We will play over the next weeks with the various Array structures in Julia. I see there has been already some efforts to emulate xarray functionality in Julia. Of course the geospatial reference is key to us.
We let you know how we progress …
That’s pretty much the reason for writing GeoData.jl, to provide abstractions so that users, other devs and my other packages don’t have to know GDAL/NetCDF/HDF5 specific functions. It should end up something like Xarray (not that I really use it) but as an extensible interface rather than a set of fixed data types, although it has those too. You can do dimension-based indexing and selection by coordinates and datetime etc on arbitrary combinations of dimensions. It could probably do with more memorable name like Xarray, before I publish it…
One question: how does chunking work in grib files? Can you subset them directly from disk instead of loading the whole file? It can help with running simulations over large datasets.
I put in this issue with weech the other day. Presenting a standard julia array interface is the easiest way to select data. But I’m not sure it will apply to grib.
Hi @Balinus, glad you know about the ECMWF Summer of Weather Code!
We have already hired a contractor to work on this in 2020. But it’s definitely a good idea and we might propose further developments in the context of the Summer of Weather Code in 2021, if there is another edition of the programme next year.
I’m working with GRIB package and, I think I have noticed a bug. While reading hourly data from ERA5, the date key is given by a maximum temporal resolution of days, instead of hours. So, each 24 messages for each hour of a given day has exactly the same date value (the same YYYYmmdd value).
However, I don’t know why this is happening.
Thank you for reading and hope to have explained myself properly :s
As a meteorologist and model developer who is learning the Julia language, I am very pleased to hear about a support for reading Grib files.
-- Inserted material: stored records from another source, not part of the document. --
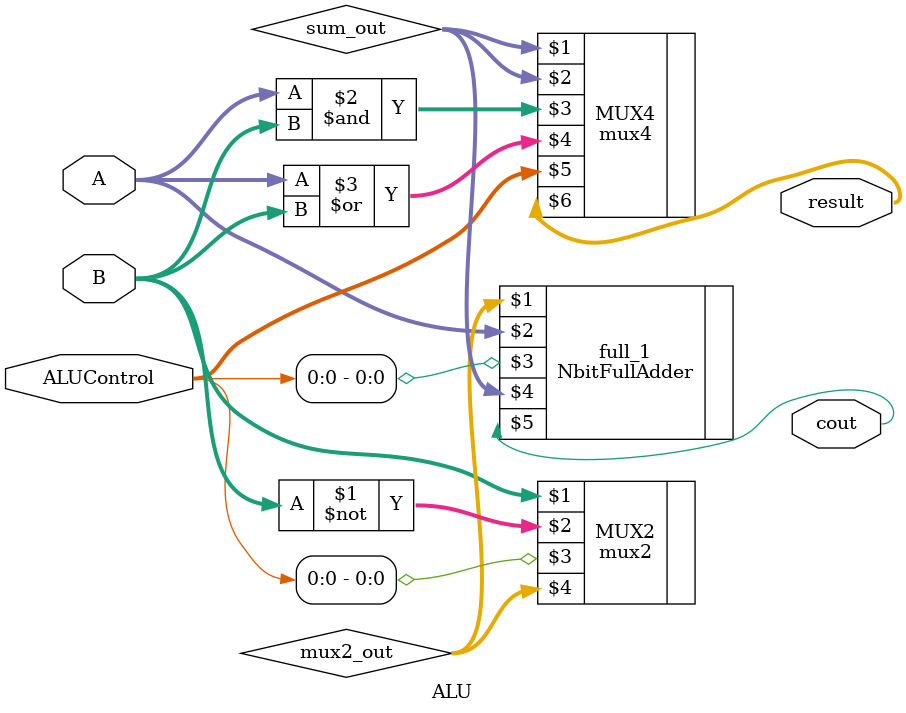
<source format=sv>
`include "MUX2.sv"
`include "MUX4.sv"
`include "NbitFullAdder.sv"

module ALU (input logic [7:0] A, B, 
            input logic [1:0] ALUControl, 
            output logic [7:0] result, 
            output logic cout);
  
  wire [7:0] mux2_out, sum_out;
  
  mux2 MUX2 (B, ~B, ALUControl[0], mux2_out);
  NbitFullAdder full_1 (mux2_out, A, ALUControl[0], sum_out, cout);
  mux4 MUX4 (sum_out, sum_out, A&B, A|B, ALUControl, result);
endmodule

</source>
Unfortunately, weather observations are more and more stored in the for humans hard to read BUFR format (formerly, there were Synop and Metar formats).
Are there any plans to develop a Julia BUFR reader?
I don’t know about any plans for a BUFR reader, but it looks like eccodes supports reading of BUFR files and there is already a julia binary package GitHub - JuliaBinaryWrappers/eccodes_jll.jl which is also used by GRIB.jl.
You could either use this binary package directly by hand-coding the respective ccalls, which can be tedious or use a package like Clang.jl to wrap the eccodes header file and already get julia versions of the functions and constants defined mentioned in the header. There are quite a few people in JuliaGeo who have experience wrapping geo-related C libraries like NetCDF, GDAL, PROJ4, etc so in case you need advice feel free to ask here.